RUAP: Random rearrangement block matrix-based ultra-lightweight RFID authentication protocol for end-edge-cloud collaborative environment

Cloud computing provides powerful processing capabilities for large-scale intelligent Internet of things (IoT) terminals. However, the massive realtime data processing requirements challenge the existing cloud computing model. The edge server is closer to the data source. The end-edge-cloud collaboration offloads the cloud computing tasks to the edge environment, which solves the shortcomings of the cloud in resource storage, computing performance, and energy consumption. IoT terminals and sensors have caused security and privacy challenges due to resource constraints and exponential growth. As the key technology of IoT, Radio-Frequency Identification (RFID) authentication protocol tremendously strengthens privacy protection and improves IoT security. However, it inevitably increases system overhead while improving security, which is a major blow to low-cost RFID tags.
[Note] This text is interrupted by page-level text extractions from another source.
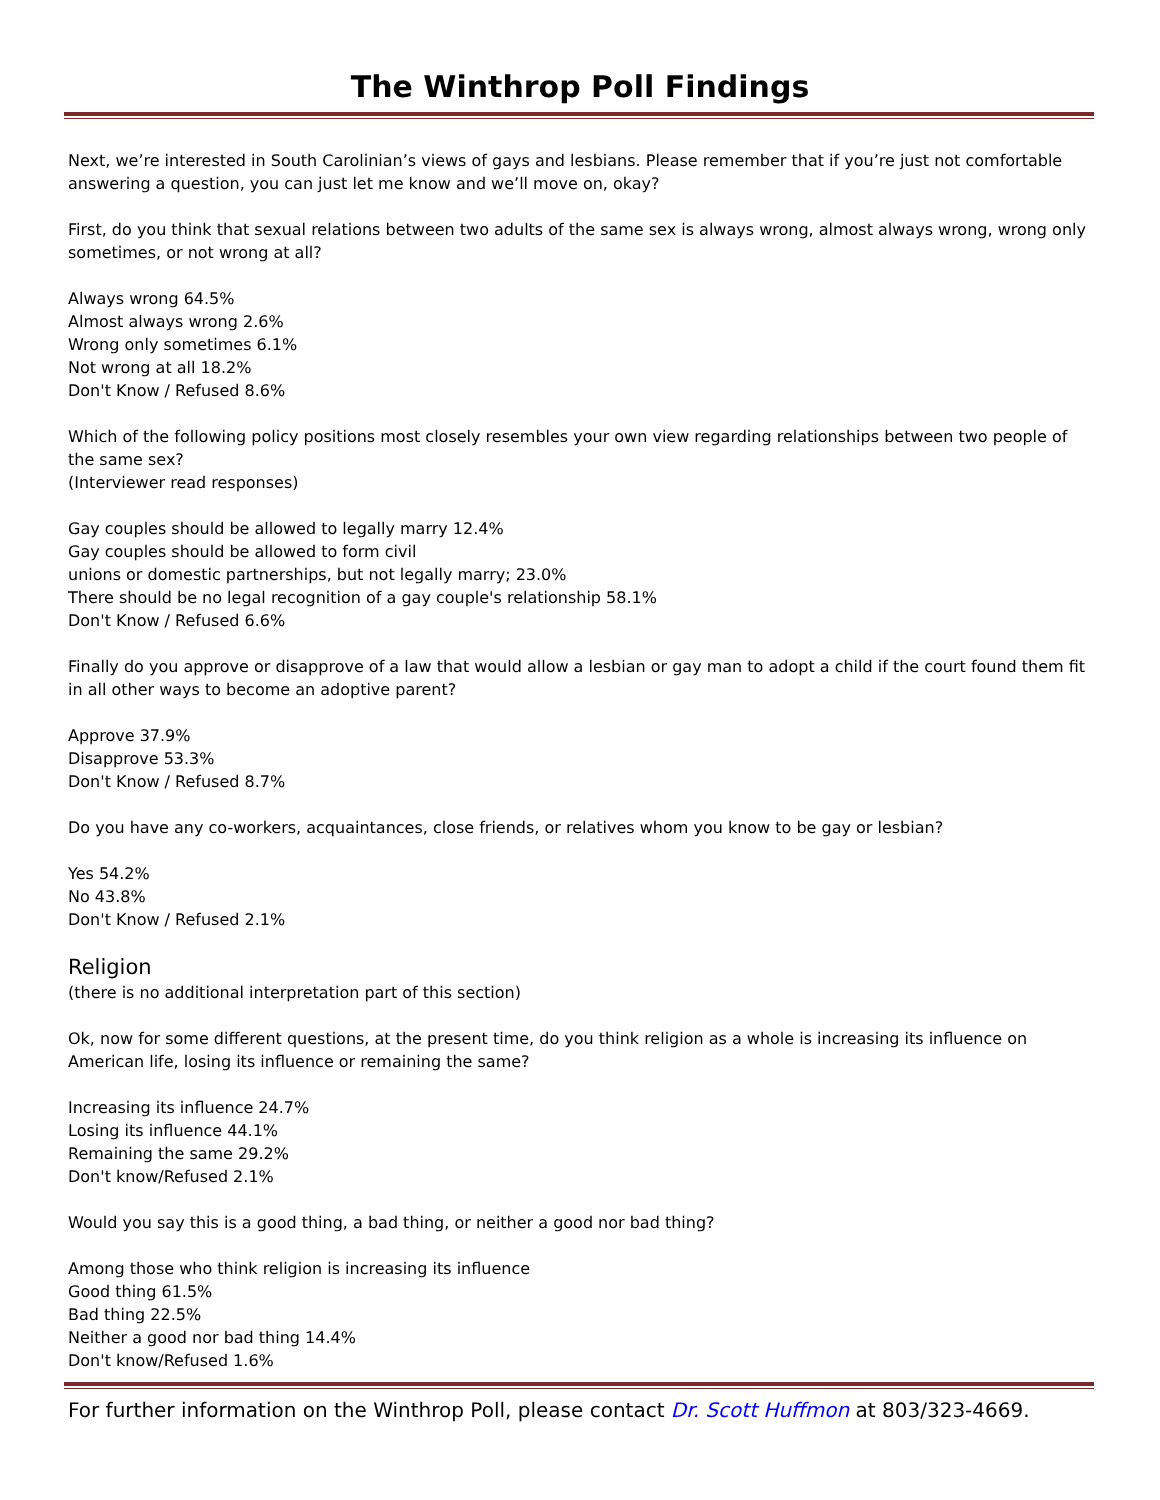The Winthrop Poll Findings
Next, we’re interested in South Carolinian’s views of gays and lesbians. Please remember that if you’re just not comfortable answering a question, you can just let me know and we’ll move on, okay?
First, do you think that sexual relations between two adults of the same sex is always wrong, almost always wrong, wrong only sometimes, or not wrong at all?
Always wrong 64.5%
Almost always wrong 2.6%
Wrong only sometimes 6.1%
Not wrong at all 18.2%
Don't Know / Refused 8.6%
Which of the following policy positions most closely resembles your own view regarding relationships between two people of the same sex?
(Interviewer read responses)
Gay couples should be allowed to legally marry 12.4%
Gay couples should be allowed to form civil
unions or domestic partnerships, but not legally marry; 23.0%
There should be no legal recognition of a gay couple's relationship 58.1%
Don't Know / Refused 6.6%
Finally do you approve or disapprove of a law that would allow a lesbian or gay man to adopt a child if the court found them fit in all other ways to become an adoptive parent?
Approve 37.9%
Disapprove 53.3%
Don't Know / Refused 8.7%
Do you have any co-workers, acquaintances, close friends, or relatives whom you know to be gay or lesbian?
Yes 54.2%
No 43.8%
Don't Know / Refused 2.1%
Religion
(there is no additional interpretation part of this section)
Ok, now for some different questions, at the present time, do you think religion as a whole is increasing its influence on American life, losing its influence or remaining the same?
Increasing its influence 24.7%
Losing its influence 44.1%
Remaining the same 29.2%
Don't know/Refused 2.1%
Would you say this is a good thing, a bad thing, or neither a good nor bad thing?
Among those who think religion is increasing its influence
Good thing 61.5%
Bad thing 22.5%
Neither a good nor bad thing 14.4%
Don't know/Refused 1.6%
For further information on the Winthrop Poll, please contact Dr. Scott Huffmon at 803/323-4669.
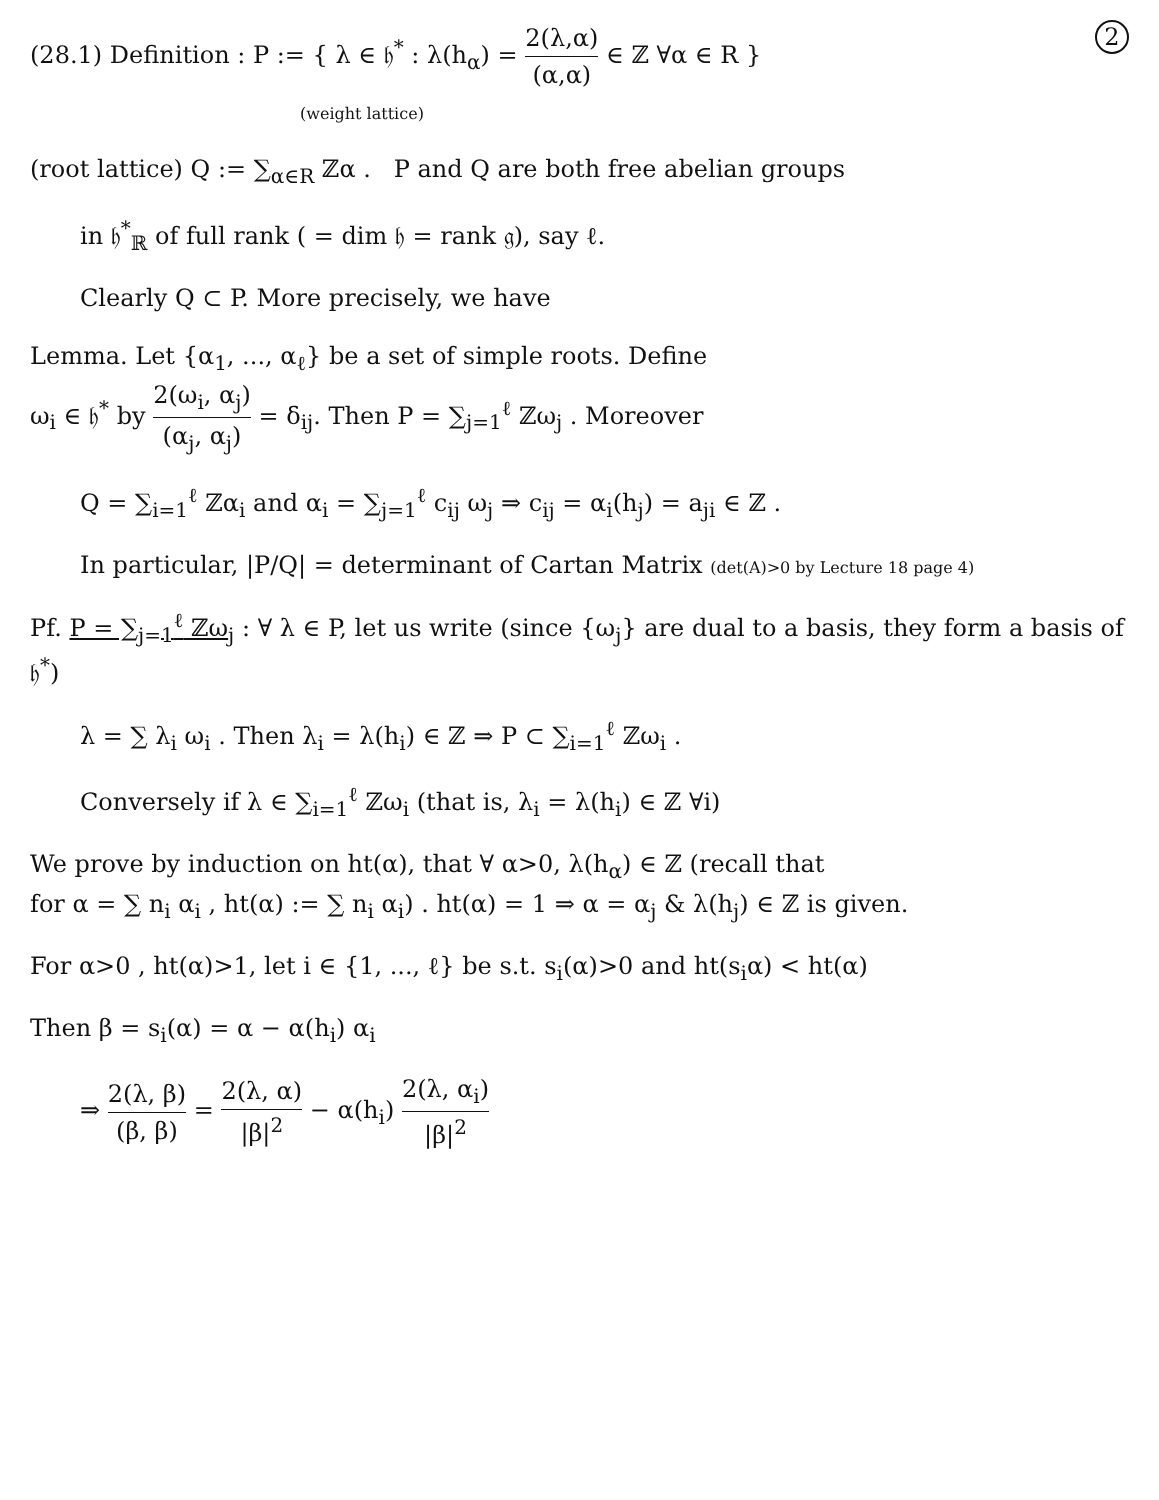2 (28.1) Definition : P := { λ ∈ 𝔥<sup>*</sup> : λ(h<sub>α</sub>) = 2(λ,α) (α,α) ∈ ℤ ∀α ∈ R }
(weight lattice)
(root lattice) Q := ∑<sub>α∈R</sub> ℤα . P and Q are both free abelian groups
in 𝔥<sup>*</sup><sub>ℝ</sub> of full rank ( = dim 𝔥 = rank 𝔤), say ℓ.
Clearly Q ⊂ P. More precisely, we have
Lemma. Let {α<sub>1</sub>, ..., α<sub>ℓ</sub>} be a set of simple roots. Define
ω<sub>i</sub> ∈ 𝔥<sup>*</sup> by 2(ω<sub>i</sub>, α<sub>j</sub>) (α<sub>j</sub>, α<sub>j</sub>) = δ<sub>ij</sub>. Then P = ∑<sub>j=1</sub><sup>ℓ</sup> ℤω<sub>j</sub> . Moreover
Q = ∑<sub>i=1</sub><sup>ℓ</sup> ℤα<sub>i</sub> and α<sub>i</sub> = ∑<sub>j=1</sub><sup>ℓ</sup> c<sub>ij</sub> ω<sub>j</sub> ⇒ c<sub>ij</sub> = α<sub>i</sub>(h<sub>j</sub>) = a<sub>ji</sub> ∈ ℤ .
In particular, |P/Q| = determinant of Cartan Matrix (det(A)>0 by Lecture 18 page 4)
Pf. P = ∑<sub>j=1</sub><sup>ℓ</sup> ℤω<sub>j</sub> : ∀ λ ∈ P, let us write (since {ω<sub>j</sub>} are dual to a basis, they form a basis of 𝔥<sup>*</sup>)
λ = ∑ λ<sub>i</sub> ω<sub>i</sub> . Then λ<sub>i</sub> = λ(h<sub>i</sub>) ∈ ℤ ⇒ P ⊂ ∑<sub>i=1</sub><sup>ℓ</sup> ℤω<sub>i</sub> .
Conversely if λ ∈ ∑<sub>i=1</sub><sup>ℓ</sup> ℤω<sub>i</sub> (that is, λ<sub>i</sub> = λ(h<sub>i</sub>) ∈ ℤ ∀i)
We prove by induction on ht(α), that ∀ α>0, λ(h<sub>α</sub>) ∈ ℤ (recall that
for α = ∑ n<sub>i</sub> α<sub>i</sub> , ht(α) := ∑ n<sub>i</sub> α<sub>i</sub>) . ht(α) = 1 ⇒ α = α<sub>j</sub> & λ(h<sub>j</sub>) ∈ ℤ is given.
For α>0 , ht(α)>1, let i ∈ {1, ..., ℓ} be s.t. s<sub>i</sub>(α)>0 and ht(s<sub>i</sub>α) < ht(α)
Then β = s<sub>i</sub>(α) = α − α(h<sub>i</sub>) α<sub>i</sub>
⇒ 2(λ, β) (β, β) = 2(λ, α) |β|<sup>2</sup> − α(h<sub>i</sub>) 2(λ, α<sub>i</sub>) |β|<sup>2</sup>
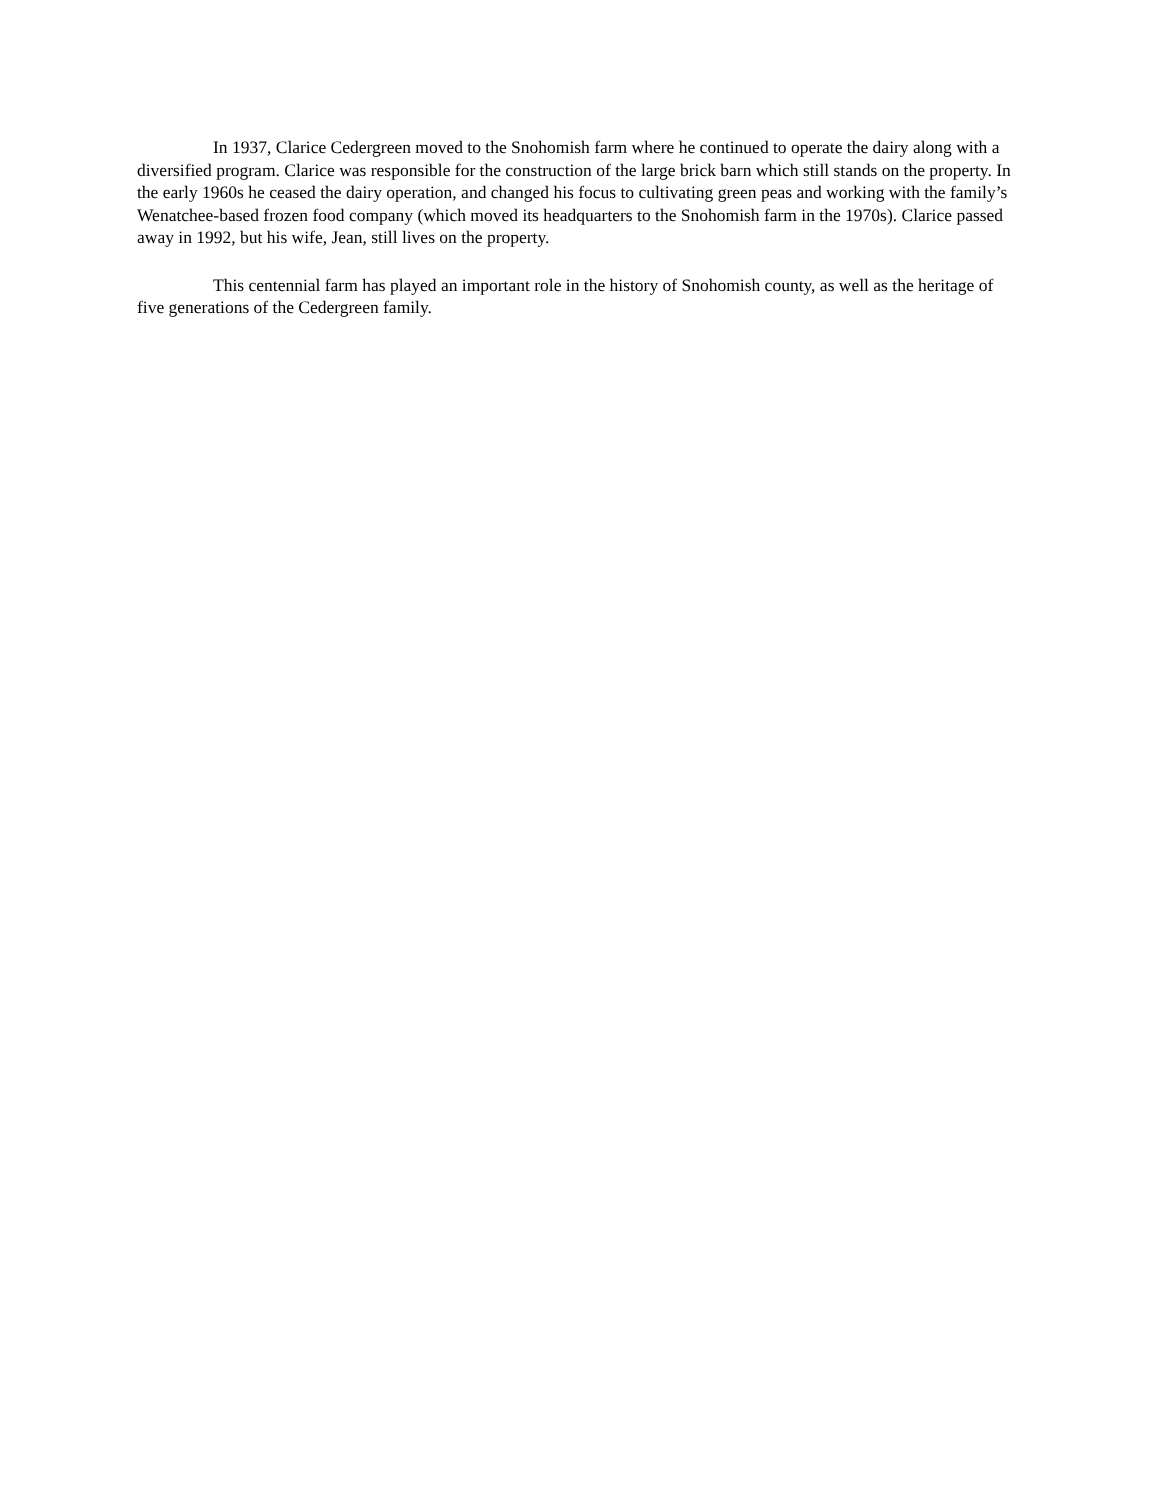In 1937, Clarice Cedergreen moved to the Snohomish farm where he continued to operate the dairy along with a diversified program. Clarice was responsible for the construction of the large brick barn which still stands on the property. In the early 1960s he ceased the dairy operation, and changed his focus to cultivating green peas and working with the family’s Wenatchee-based frozen food company (which moved its headquarters to the Snohomish farm in the 1970s). Clarice passed away in 1992, but his wife, Jean, still lives on the property.
This centennial farm has played an important role in the history of Snohomish county, as well as the heritage of five generations of the Cedergreen family.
The existing RFID authentication protocols are difficult to balance overhead and security. This paper designs an ultra-lightweight encryption function and proposes an RFID authentication scheme based on this function for the end-edge-cloud collaborative environment. The BAN logic proof and protocol verification tools AVISPA formally verify the protocol's security. We use VIVADO to implement the encryption function and tag's overhead on the FPGA platform. Performance evaluation indicates that the proposed protocol balances low computing costs and high-security requirements.